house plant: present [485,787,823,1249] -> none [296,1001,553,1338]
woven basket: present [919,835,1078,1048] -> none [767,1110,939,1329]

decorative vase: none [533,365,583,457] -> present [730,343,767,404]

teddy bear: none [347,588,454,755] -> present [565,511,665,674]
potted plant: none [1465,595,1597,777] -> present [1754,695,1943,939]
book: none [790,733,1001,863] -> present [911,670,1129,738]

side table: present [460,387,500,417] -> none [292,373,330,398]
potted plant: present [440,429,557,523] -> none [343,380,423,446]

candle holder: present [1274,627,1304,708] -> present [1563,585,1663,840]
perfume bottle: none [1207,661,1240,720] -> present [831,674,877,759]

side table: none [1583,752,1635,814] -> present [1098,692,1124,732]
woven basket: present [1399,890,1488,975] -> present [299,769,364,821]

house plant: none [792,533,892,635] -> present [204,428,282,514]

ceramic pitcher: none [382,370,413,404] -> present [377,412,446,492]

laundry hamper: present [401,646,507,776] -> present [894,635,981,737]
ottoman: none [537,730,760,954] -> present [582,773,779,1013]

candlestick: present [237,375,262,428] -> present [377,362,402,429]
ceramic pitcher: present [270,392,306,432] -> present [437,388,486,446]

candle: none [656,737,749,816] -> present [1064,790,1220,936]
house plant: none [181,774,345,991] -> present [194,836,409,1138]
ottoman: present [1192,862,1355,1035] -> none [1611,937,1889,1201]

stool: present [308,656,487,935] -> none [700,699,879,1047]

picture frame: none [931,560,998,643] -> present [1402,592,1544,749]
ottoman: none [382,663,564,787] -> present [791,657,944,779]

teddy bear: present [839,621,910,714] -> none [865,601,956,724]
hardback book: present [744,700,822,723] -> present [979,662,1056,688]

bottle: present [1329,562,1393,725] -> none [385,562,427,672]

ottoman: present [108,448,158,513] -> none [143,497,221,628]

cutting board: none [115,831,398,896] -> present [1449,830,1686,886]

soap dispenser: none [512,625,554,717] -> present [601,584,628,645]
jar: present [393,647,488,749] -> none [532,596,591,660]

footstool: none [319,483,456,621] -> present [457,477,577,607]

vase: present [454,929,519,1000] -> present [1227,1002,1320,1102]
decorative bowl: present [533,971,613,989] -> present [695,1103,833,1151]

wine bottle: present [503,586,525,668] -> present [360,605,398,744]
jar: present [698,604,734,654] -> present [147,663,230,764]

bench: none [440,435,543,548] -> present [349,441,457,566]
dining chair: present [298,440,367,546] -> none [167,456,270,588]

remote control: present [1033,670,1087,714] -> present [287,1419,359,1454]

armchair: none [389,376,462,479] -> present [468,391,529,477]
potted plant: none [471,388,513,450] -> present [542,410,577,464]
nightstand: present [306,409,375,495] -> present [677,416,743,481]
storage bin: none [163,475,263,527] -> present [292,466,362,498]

■ **What the task requires**
Set down all of the entries exactly, please.

■ **Response to the task**
house plant: present [485,787,823,1249] -> none [296,1001,553,1338]
woven basket: present [919,835,1078,1048] -> none [767,1110,939,1329]

decorative vase: none [533,365,583,457] -> present [730,343,767,404]

teddy bear: none [347,588,454,755] -> present [565,511,665,674]
potted plant: none [1465,595,1597,777] -> present [1754,695,1943,939]
book: none [790,733,1001,863] -> present [911,670,1129,738]

side table: present [460,387,500,417] -> none [292,373,330,398]
potted plant: present [440,429,557,523] -> none [343,380,423,446]

candle holder: present [1274,627,1304,708] -> present [1563,585,1663,840]
perfume bottle: none [1207,661,1240,720] -> present [831,674,877,759]

side table: none [1583,752,1635,814] -> present [1098,692,1124,732]
woven basket: present [1399,890,1488,975] -> present [299,769,364,821]

house plant: none [792,533,892,635] -> present [204,428,282,514]

ceramic pitcher: none [382,370,413,404] -> present [377,412,446,492]

laundry hamper: present [401,646,507,776] -> present [894,635,981,737]
ottoman: none [537,730,760,954] -> present [582,773,779,1013]

candlestick: present [237,375,262,428] -> present [377,362,402,429]
ceramic pitcher: present [270,392,306,432] -> present [437,388,486,446]

candle: none [656,737,749,816] -> present [1064,790,1220,936]
house plant: none [181,774,345,991] -> present [194,836,409,1138]
ottoman: present [1192,862,1355,1035] -> none [1611,937,1889,1201]

stool: present [308,656,487,935] -> none [700,699,879,1047]

picture frame: none [931,560,998,643] -> present [1402,592,1544,749]
ottoman: none [382,663,564,787] -> present [791,657,944,779]

teddy bear: present [839,621,910,714] -> none [865,601,956,724]
hardback book: present [744,700,822,723] -> present [979,662,1056,688]

bottle: present [1329,562,1393,725] -> none [385,562,427,672]

ottoman: present [108,448,158,513] -> none [143,497,221,628]

cutting board: none [115,831,398,896] -> present [1449,830,1686,886]

soap dispenser: none [512,625,554,717] -> present [601,584,628,645]
jar: present [393,647,488,749] -> none [532,596,591,660]

footstool: none [319,483,456,621] -> present [457,477,577,607]

vase: present [454,929,519,1000] -> present [1227,1002,1320,1102]
decorative bowl: present [533,971,613,989] -> present [695,1103,833,1151]

wine bottle: present [503,586,525,668] -> present [360,605,398,744]
jar: present [698,604,734,654] -> present [147,663,230,764]

bench: none [440,435,543,548] -> present [349,441,457,566]
dining chair: present [298,440,367,546] -> none [167,456,270,588]

remote control: present [1033,670,1087,714] -> present [287,1419,359,1454]

armchair: none [389,376,462,479] -> present [468,391,529,477]
potted plant: none [471,388,513,450] -> present [542,410,577,464]
nightstand: present [306,409,375,495] -> present [677,416,743,481]
storage bin: none [163,475,263,527] -> present [292,466,362,498]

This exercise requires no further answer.